I did say earlier I’d mention from time to time what’s new on my Kobo E-Reader. I’m not always reading something new; I do go back over books I have not read for a long while every so often too. Usually before the next book in a series I’m following arrives I re-read the series (or the last few if the series is really long.) And so I was back to the paperbacks and hardbacks for the Dresden Files and A Song of Ice and Fire.
The latest book in A Song of Ice and Fire (lovingly shortened to ASoIaF) by George R.R. Martin is “A Dance With Dragons.” And I’ve been waiting for it for a LOOOOOOONNNNNNNNGGGGGGG time. The series started with book one in 1996. Two years later book two in 1998. 2000 brought us book 3. So we thought we had the pacing figured out. But by 2002 no word on book 4, that was finally released in 2005. And now book 5, well we’ve only waited SIX YEARS FOR IT. Was it worth it? Yeah; some interesting stuff happens, and Martin is really good with political intrigue. What is ASoIaF? Imagine racy political thriller… in the middle ages… with magic and dragons. Tons of fun. HBO just finished season one of “A Game of Thrones” a television show based upon the series. Check it out if you are interested.
I’ve been waiting less long for “Ghost Story” the latest book in the Dresden Files by Jim Butcher. Butcher makes a reader pull his hair out less than Martin, releasing a book on average of once a year. But last year’s Dresden story “Changes” ended on a huge cliffhanger (a character very central to the story took a bullet in the chest, the end.) Well, that’s all sorted out and overall… another good entry in a good series. The Dresden Files had a television series as well, on the Sci-Fi (now calling themselves SyFy for some stupid reason; really that’s a terrible name that I have since began pronouncing as “Siffy”) network. It only lasted a dozen episodes, but it was a fun little show and kind of an “alternate” telling of the Dresden Files story. To describe the Dresden Files… think Harry Potter… middle aged and living in Chicago… running a detective agency. It’s Merlin meets Philip Marlowe, Sam Spade as Gandalf… craziness ensues.

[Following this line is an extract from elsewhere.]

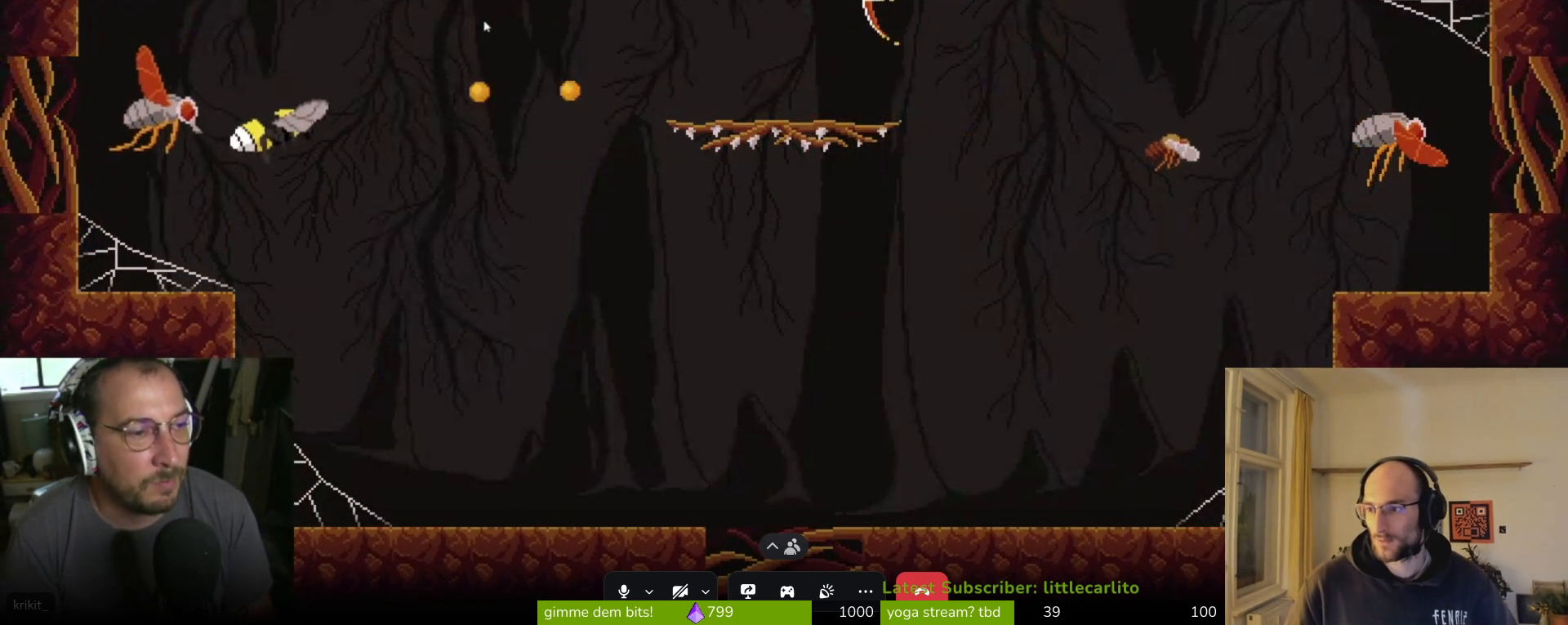
{"buttons": ["CIRCLE"], "left_stick": "up-left", "right_stick": "center", "events": [[33, "CIRCLE", "down"], [133, "CIRCLE", "up"], [500, "CIRCLE", "down"]]}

The Dresden Files author Jim Butcher recommended the book I’m currently reading on my Kobo. It’s “Child of Fire” A Twenty Palaces novel by Harry Connolly. Liking it so far; it’s not as good as Dresden Files, but if you are a Dresden fan Twenty Palaces is a decent series. Plus on kobobooks.com (now that Borders is closed) it was on sale for $0.99. Few books aren’t worth a buck. Plus for some reason I’m not being charged a state sales tax on e-book purchases.
Forget I said that last bit, no reason to be the squeaky wheel on that issue. Although that would have made that last purchase $1.06… not really a big deal.
Borders closing was sad, and a pain in the butt for us Kobo owners. Although we still get support from kobobooks.com which I’m finding to be a perfectly suitable online bookstore. All I had to do to switch over my Kobo from Borders to Kobo was go to kobobooks.com, create a log in account, go to the “merge with Borders” page, and log in using my Borders login and password. Then I reset my Kobo to factory defaults and performed the latest system update. Took about 10 minutes, but I have all my books and I can buy e-books right from my wireless e-reader. Sometime today I’ll be in Barnes and Noble at the Starbucks Café drinking an iced mocha and reading from my Kobo.
Suck on that, Nook.
But seriously, Barnes and Noble is my bookstore from now on I guess. They get my business by virtue of being the only big boxstore book retailer in the city. Way to go Barnes and Noble… you’ve won by default.